Texas Instruments (TI) has announced its participation in HP Project Moonshot and the HP Pathfinder Innovation Ecosystem and affirmed its commitment to helping HP develop innovative, energy-efficient server technology optimised to address new styles of IT workloads.
The company says its KeyStone II-based multicore System-on-Chips (SoCs) further advance efforts to design, deliver, standardise and deploy innovative solutions that are uniquely tuned for today's extreme-scale demands.
HP Project Moonshot, a multi-year, multi-phased programme, is dedicated to the development of a new family of software-defined servers, including extreme low-energy processing technology purposefully built to address surging infrastructure pressures from emerging application trends.
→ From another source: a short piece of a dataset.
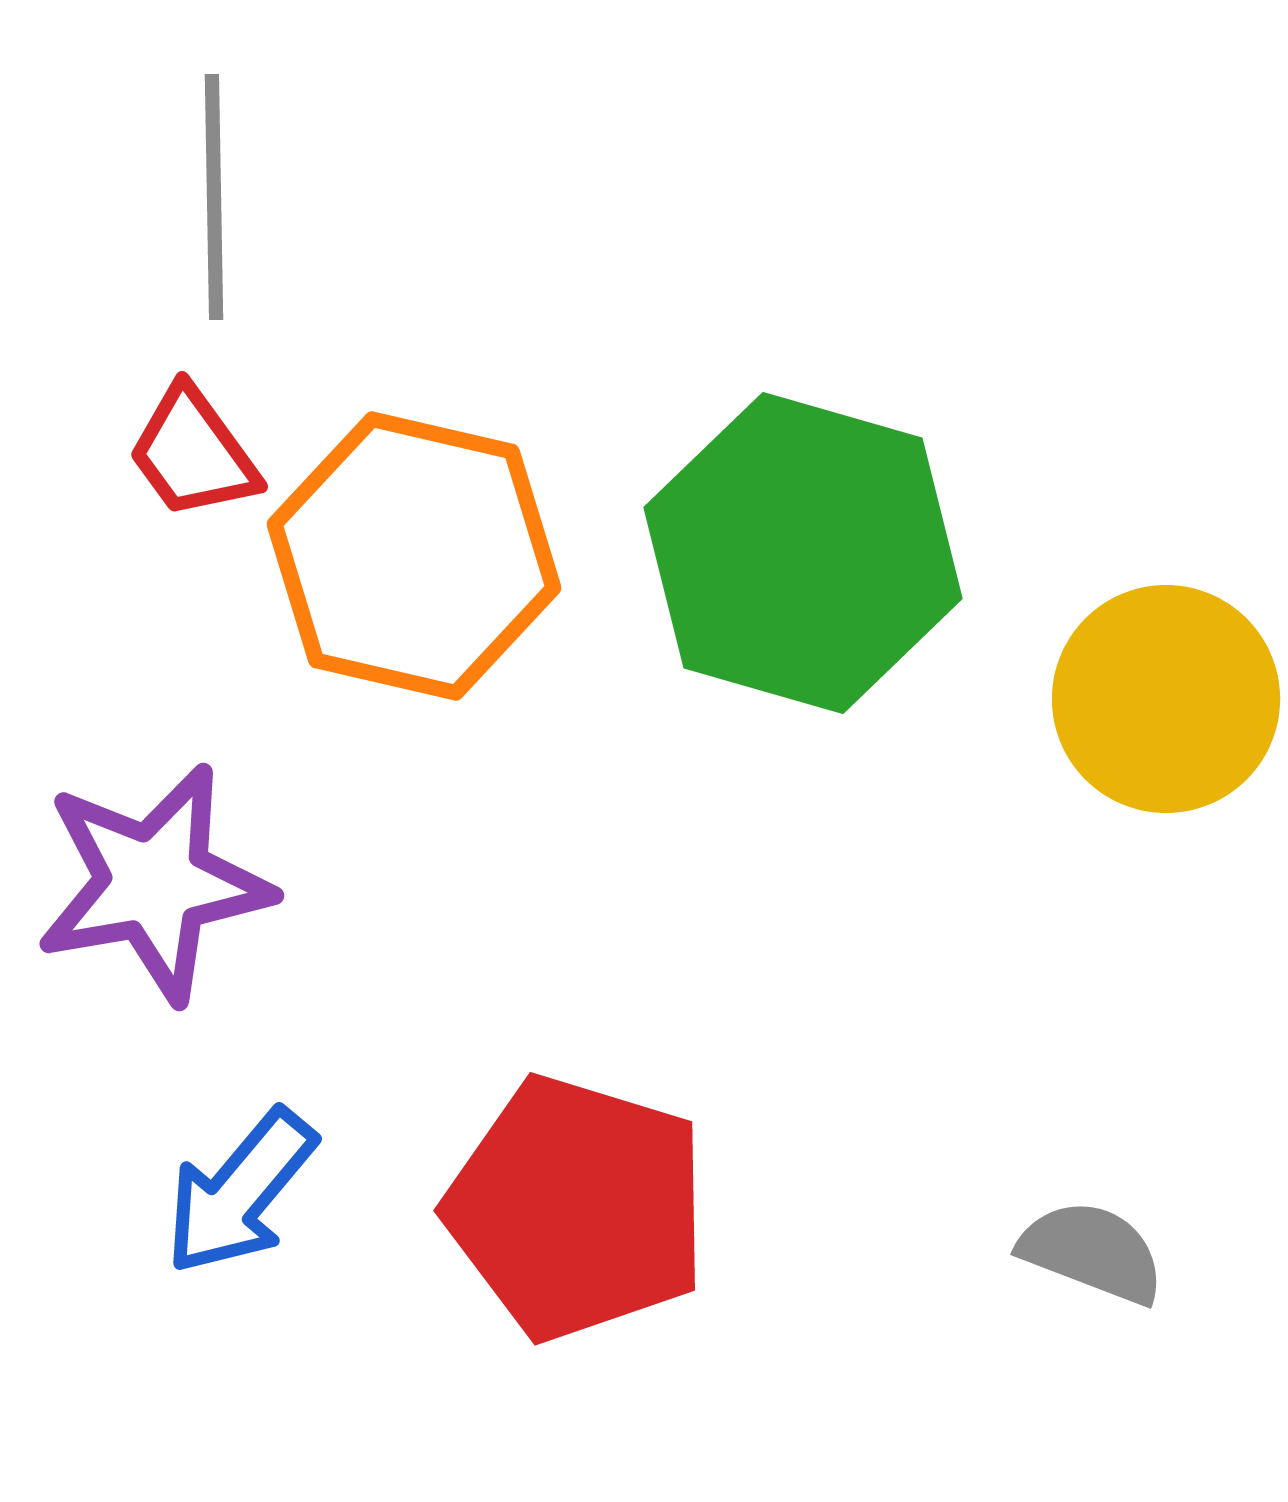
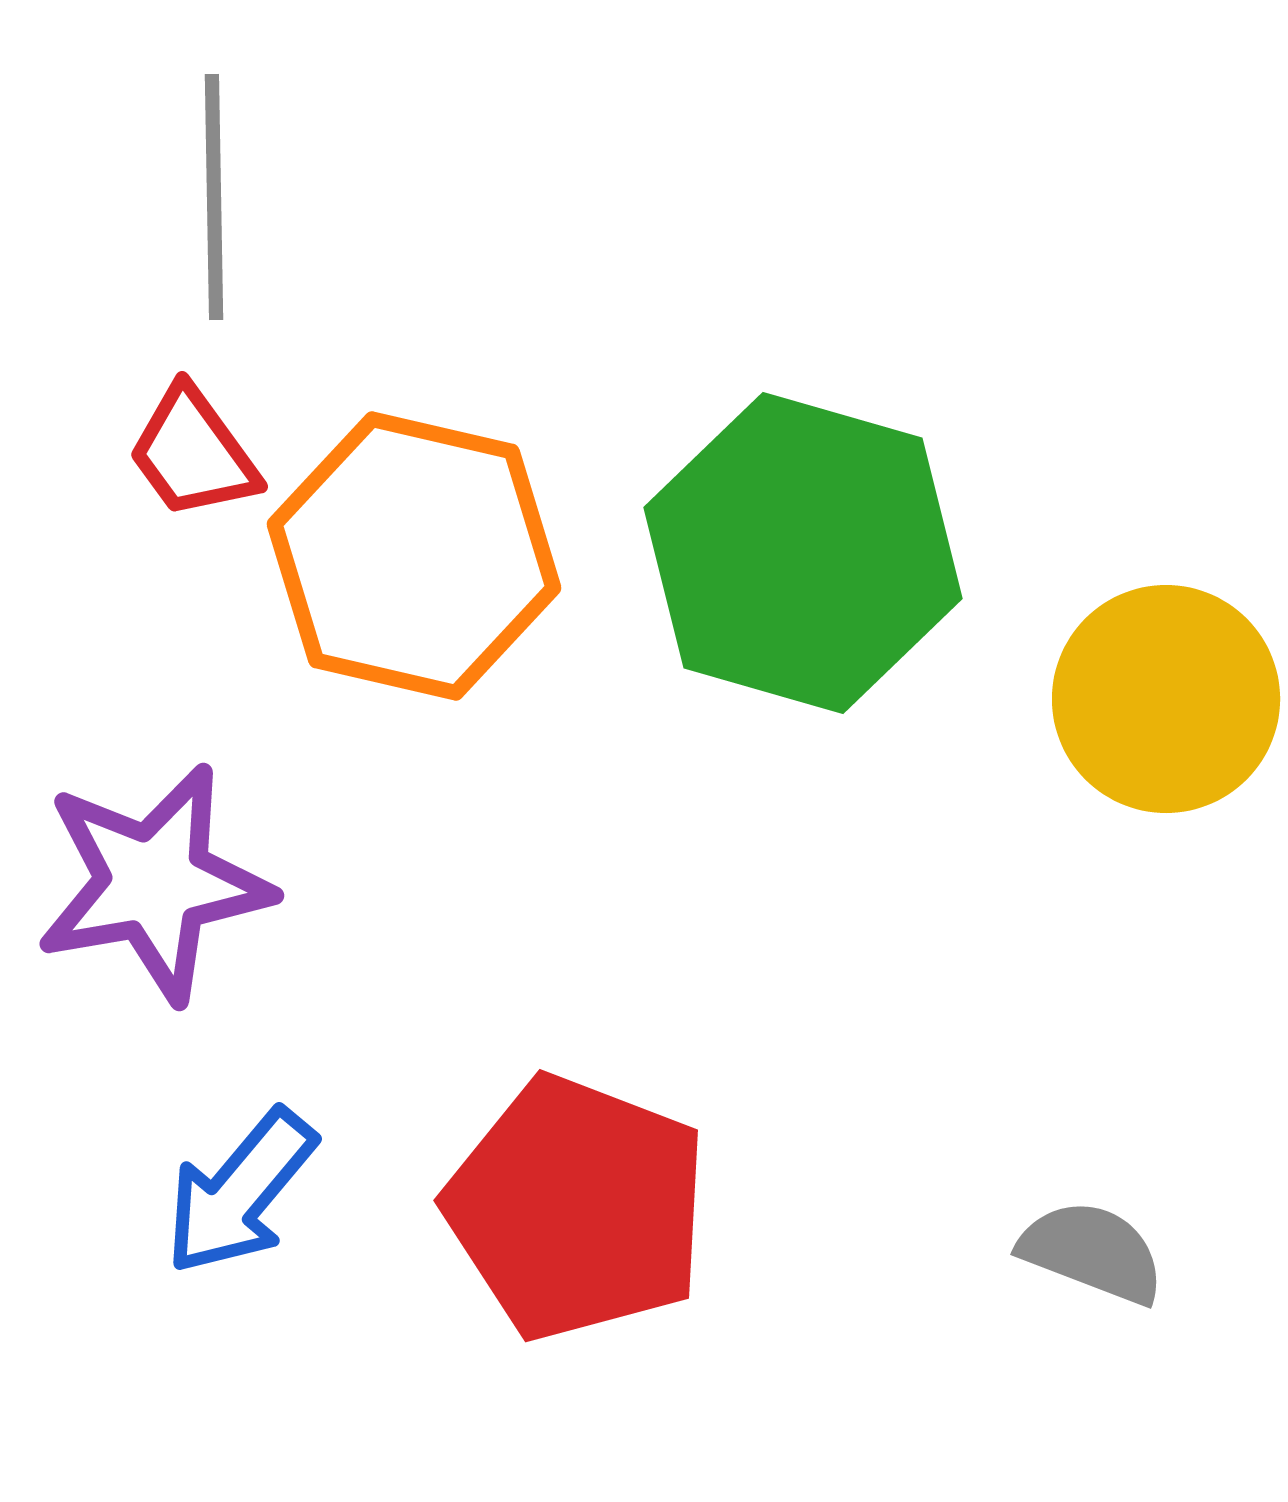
red pentagon: rotated 4 degrees clockwise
Pioneering the future of extreme-scale technology, the HP Moonshot System is claimed to be the first solution with a modern architecture engineered for the new style of IT, using a revolutionary server designed to help customers significantly reduce physical space requirements, energy use and costs.
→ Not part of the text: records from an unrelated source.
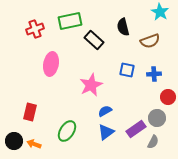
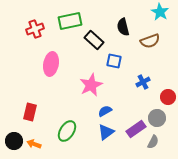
blue square: moved 13 px left, 9 px up
blue cross: moved 11 px left, 8 px down; rotated 24 degrees counterclockwise
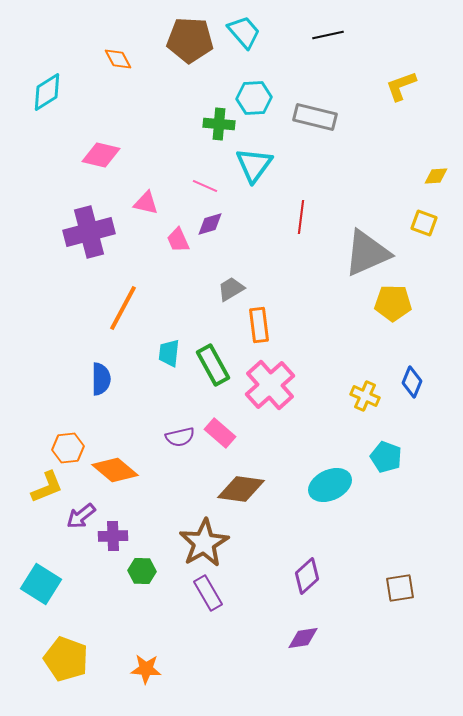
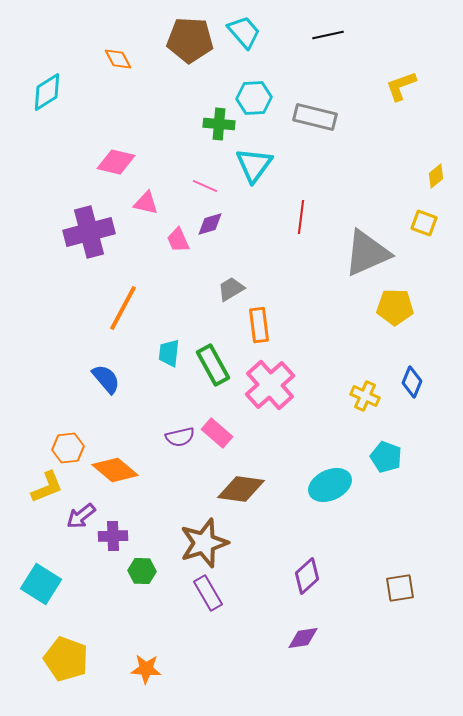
pink diamond at (101, 155): moved 15 px right, 7 px down
yellow diamond at (436, 176): rotated 35 degrees counterclockwise
yellow pentagon at (393, 303): moved 2 px right, 4 px down
blue semicircle at (101, 379): moved 5 px right; rotated 40 degrees counterclockwise
pink rectangle at (220, 433): moved 3 px left
brown star at (204, 543): rotated 12 degrees clockwise
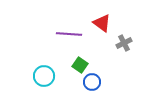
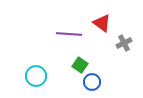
cyan circle: moved 8 px left
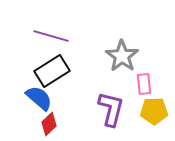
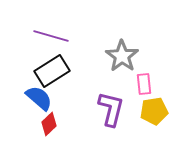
yellow pentagon: rotated 8 degrees counterclockwise
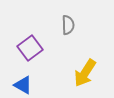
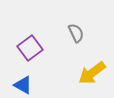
gray semicircle: moved 8 px right, 8 px down; rotated 24 degrees counterclockwise
yellow arrow: moved 7 px right; rotated 20 degrees clockwise
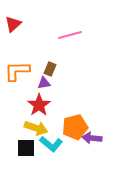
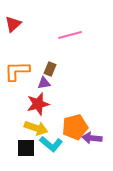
red star: moved 1 px left, 1 px up; rotated 20 degrees clockwise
The close collaboration between TI and HP over the last year ensures that TI's SoCs are the right fit for the HP Moonshot System. TI's KeyStone II-based SoCs, which integrate fixed-and floating-point TMS320C66x digital signal processor (DSP) cores with multiple ARM Cortex-A15 MPCore processors, packet processing, security processing and Ethernet switching, are aimed at giving customers the performance, scalability and programmability needed for a variety of applications in the high performance compute, cloud computing and communications infrastructure markets.